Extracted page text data
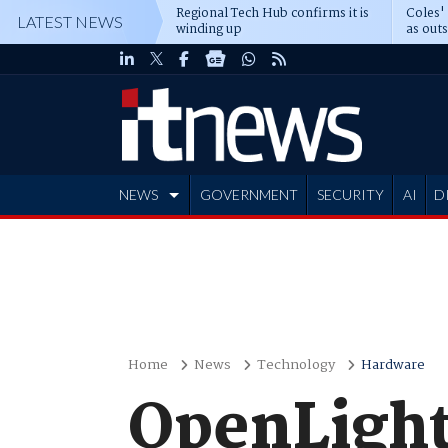
Regional Tech Hub confirms it is
Coles'
LATEST NEWS
winding up
as out
deepe
NEWS
GOVERNMENT
SECURITY
AI
D
ADVERTISE
Home
News
Technology
Hardware
OpenLight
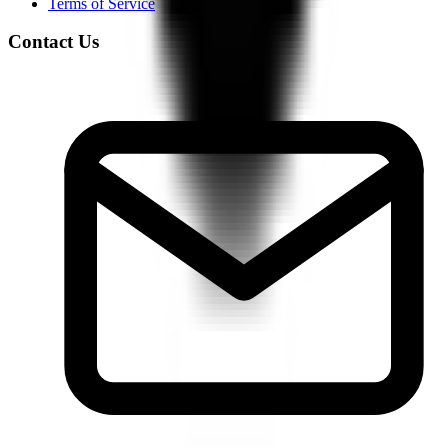
Terms of Service
Contact Us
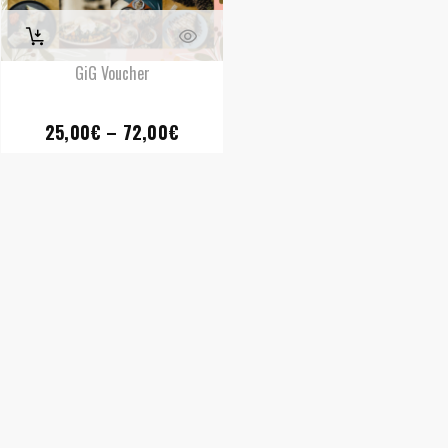
GiG Voucher
Price
25,00
€
–
72,00
€
range:
25,00€
through
72,00€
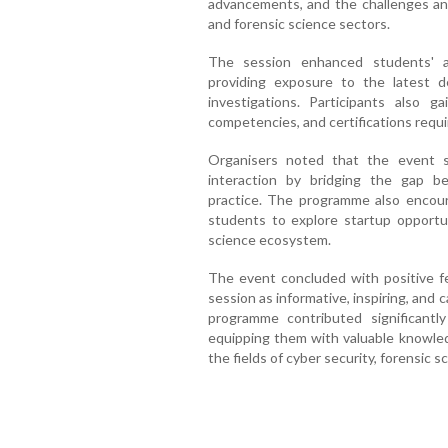
advancements, and the challenges and
and forensic science sectors.
The session enhanced students' a
providing exposure to the latest d
investigations. Participants also g
competencies, and certifications requir
Organisers noted that the event s
interaction by bridging the gap b
practice. The programme also encour
students to explore startup opportun
science ecosystem.
The event concluded with positive f
session as informative, inspiring, and
programme contributed significantl
equipping them with valuable knowled
the fields of cyber security, forensic sc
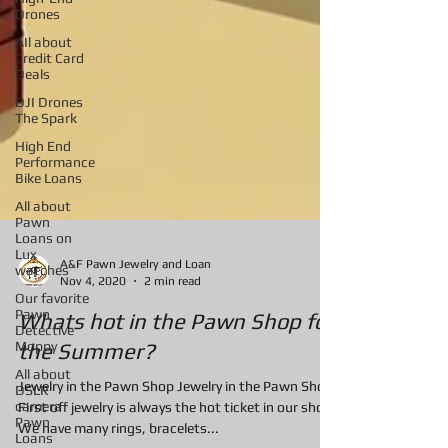
Drones
AIl about
Credit Card
Deals
DJI Drones
The Spark
High End
Performance
Bike Loans
All about
Pawn
Loans on
Lux
watches
A&F Pawn Jewelry and Loan
Our favorite
Nov 4, 2020
2 min read
Pawn
Detective
Moppy
Whats hot in the Pawn Shop for
All about
the Summer?
DSLR
camera
Jewelry in the Pawn Shop Jewelry in the Pawn Shop
Pawn
Loans
First off jewelry is always the hot ticket in our shop.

- [Problem requirements] Look at the records above. Copy every line where the string "programme" occurs.

- [Answer below]
practice. The programme also encour
programme contributed significantl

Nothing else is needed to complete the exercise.